1 Clone this repository

First, make sure the main repository is cloned to your system, as it contains code and data which will be used in the upcoming analysis.

git clone git@github.com:LieberInstitute/SPEAQeasy-example.git

This repository contains genotype and phenotype data for the example set of 42 human samples, as well as the associated main outputs from the SPEAQeasy pipeline. For the purposes of this example, the main outputs include a single VCF file of genotype calls for all samples, and RangedSummarizedExperiment objects containing gene, exon, and exon-exon junction counts.

1.1 Download static files

Alternatively, you can download the contents of this repository using usethis 1 It will download the latest version, which you will need to re-run in case we make any changes.

library("usethis")
use_course(
    "https://github.com/LieberInstitute/SPEAQeasy-example/archive/master.zip"
)

2 Pull example FASTQ data for use in SPEAQeasy

You are encouraged to optionally reproduce our SPEAQeasy results before moving on to the identity resolution and differential expression steps. Those interested in running SPEAQeasy on the raw FASTQ files must download these files. Note that this is an optional step, as we provide the relevant SPEAQeasy outputs for those interested simply in how to use these outputs in subsequent analyses.

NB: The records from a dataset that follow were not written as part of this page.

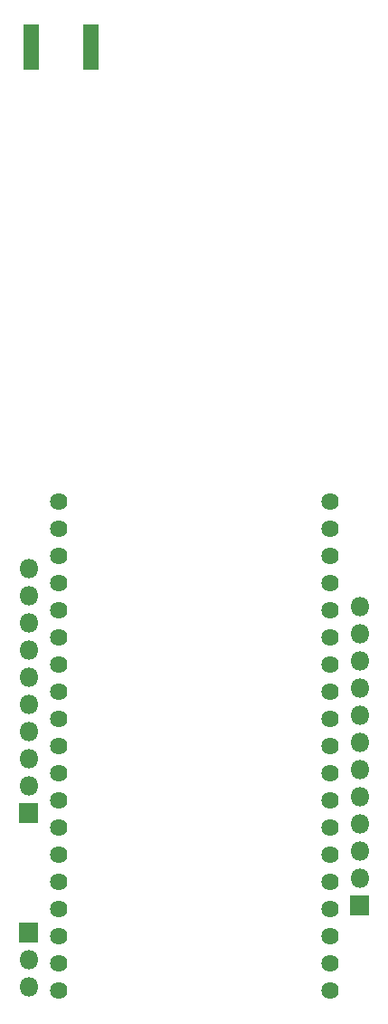
<source format=gbs>
G04 #@! TF.GenerationSoftware,KiCad,Pcbnew,5.1.9+dfsg1-1+deb11u1*
G04 #@! TF.CreationDate,2023-03-18T22:01:19+02:00*
G04 #@! TF.ProjectId,lora_tracker_wide,6c6f7261-5f74-4726-9163-6b65725f7769,rev?*
G04 #@! TF.SameCoordinates,Original*
G04 #@! TF.FileFunction,Soldermask,Bot*
G04 #@! TF.FilePolarity,Negative*
%FSLAX46Y46*%
G04 Gerber Fmt 4.6, Leading zero omitted, Abs format (unit mm)*
G04 Created by KiCad (PCBNEW 5.1.9+dfsg1-1+deb11u1) date 2023-03-18 22:01:19*
%MOMM*%
%LPD*%
G01*
G04 APERTURE LIST*
%ADD10O,1.802000X1.802000*%
%ADD11C,1.626000*%
G04 APERTURE END LIST*
G36*
G01*
X85847000Y-43620000D02*
X85847000Y-47820000D01*
G75*
G02*
X85796000Y-47871000I-51000J0D01*
G01*
X84446000Y-47871000D01*
G75*
G02*
X84395000Y-47820000I0J51000D01*
G01*
X84395000Y-43620000D01*
G75*
G02*
X84446000Y-43569000I51000J0D01*
G01*
X85796000Y-43569000D01*
G75*
G02*
X85847000Y-43620000I0J-51000D01*
G01*
G37*
G36*
G01*
X80197000Y-43620000D02*
X80197000Y-47820000D01*
G75*
G02*
X80146000Y-47871000I-51000J0D01*
G01*
X78796000Y-47871000D01*
G75*
G02*
X78745000Y-47820000I0J51000D01*
G01*
X78745000Y-43620000D01*
G75*
G02*
X78796000Y-43569000I51000J0D01*
G01*
X80146000Y-43569000D01*
G75*
G02*
X80197000Y-43620000I0J-51000D01*
G01*
G37*
G36*
G01*
X80149000Y-116498000D02*
X80149000Y-118198000D01*
G75*
G02*
X80098000Y-118249000I-51000J0D01*
G01*
X78398000Y-118249000D01*
G75*
G02*
X78347000Y-118198000I0J51000D01*
G01*
X78347000Y-116498000D01*
G75*
G02*
X78398000Y-116447000I51000J0D01*
G01*
X80098000Y-116447000D01*
G75*
G02*
X80149000Y-116498000I0J-51000D01*
G01*
G37*
D10*
X79248000Y-114808000D03*
X79248000Y-112268000D03*
X79248000Y-109728000D03*
X79248000Y-107188000D03*
X79248000Y-104648000D03*
X79248000Y-102108000D03*
X79248000Y-99568000D03*
X79248000Y-97028000D03*
X79248000Y-94488000D03*
G36*
G01*
X111137000Y-125134000D02*
X111137000Y-126834000D01*
G75*
G02*
X111086000Y-126885000I-51000J0D01*
G01*
X109386000Y-126885000D01*
G75*
G02*
X109335000Y-126834000I0J51000D01*
G01*
X109335000Y-125134000D01*
G75*
G02*
X109386000Y-125083000I51000J0D01*
G01*
X111086000Y-125083000D01*
G75*
G02*
X111137000Y-125134000I0J-51000D01*
G01*
G37*
X110236000Y-123444000D03*
X110236000Y-120904000D03*
X110236000Y-118364000D03*
X110236000Y-115824000D03*
X110236000Y-113284000D03*
X110236000Y-110744000D03*
X110236000Y-108204000D03*
X110236000Y-105664000D03*
X110236000Y-103124000D03*
X110236000Y-100584000D03*
X110236000Y-98044000D03*
G36*
G01*
X78347000Y-129374000D02*
X78347000Y-127674000D01*
G75*
G02*
X78398000Y-127623000I51000J0D01*
G01*
X80098000Y-127623000D01*
G75*
G02*
X80149000Y-127674000I0J-51000D01*
G01*
X80149000Y-129374000D01*
G75*
G02*
X80098000Y-129425000I-51000J0D01*
G01*
X78398000Y-129425000D01*
G75*
G02*
X78347000Y-129374000I0J51000D01*
G01*
G37*
X79248000Y-131064000D03*
X79248000Y-133604000D03*
D11*
X82042000Y-88265000D03*
X82042000Y-90805000D03*
X82042000Y-93345000D03*
X82042000Y-95885000D03*
X82042000Y-98425000D03*
X82042000Y-100965000D03*
X82042000Y-103505000D03*
X82042000Y-106045000D03*
X82042000Y-108585000D03*
X82042000Y-111125000D03*
X82042000Y-113665000D03*
X82042000Y-116205000D03*
X82042000Y-118745000D03*
X82042000Y-121285000D03*
X82042000Y-123825000D03*
X82042000Y-126365000D03*
X82042000Y-128905000D03*
X82042000Y-131445000D03*
X107442000Y-133985000D03*
X107442000Y-131445000D03*
X107442000Y-128905000D03*
X107442000Y-126365000D03*
X107442000Y-123825000D03*
X107442000Y-121285000D03*
X107442000Y-118745000D03*
X107442000Y-116205000D03*
X107442000Y-113665000D03*
X107442000Y-111125000D03*
X107442000Y-108585000D03*
X107442000Y-106045000D03*
X107442000Y-103505000D03*
X107442000Y-100965000D03*
X107442000Y-98425000D03*
X107442000Y-95885000D03*
X107442000Y-93345000D03*
X107442000Y-90805000D03*
X82042000Y-133985000D03*
X107442000Y-88265000D03*
M02*

</source>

We provide a bash script, which utilizes synapse to download the publicly available FASTQ files. Run this script and specify a directory where you wish to place the FASTQ files:

bash pull_data/pull_fastq_data.sh [/destination_dir]

This script also writes a samples.manifest file to the same directory. This text file is used by SPEAQeasy to find the input FASTQ files and associate them with a unique ID.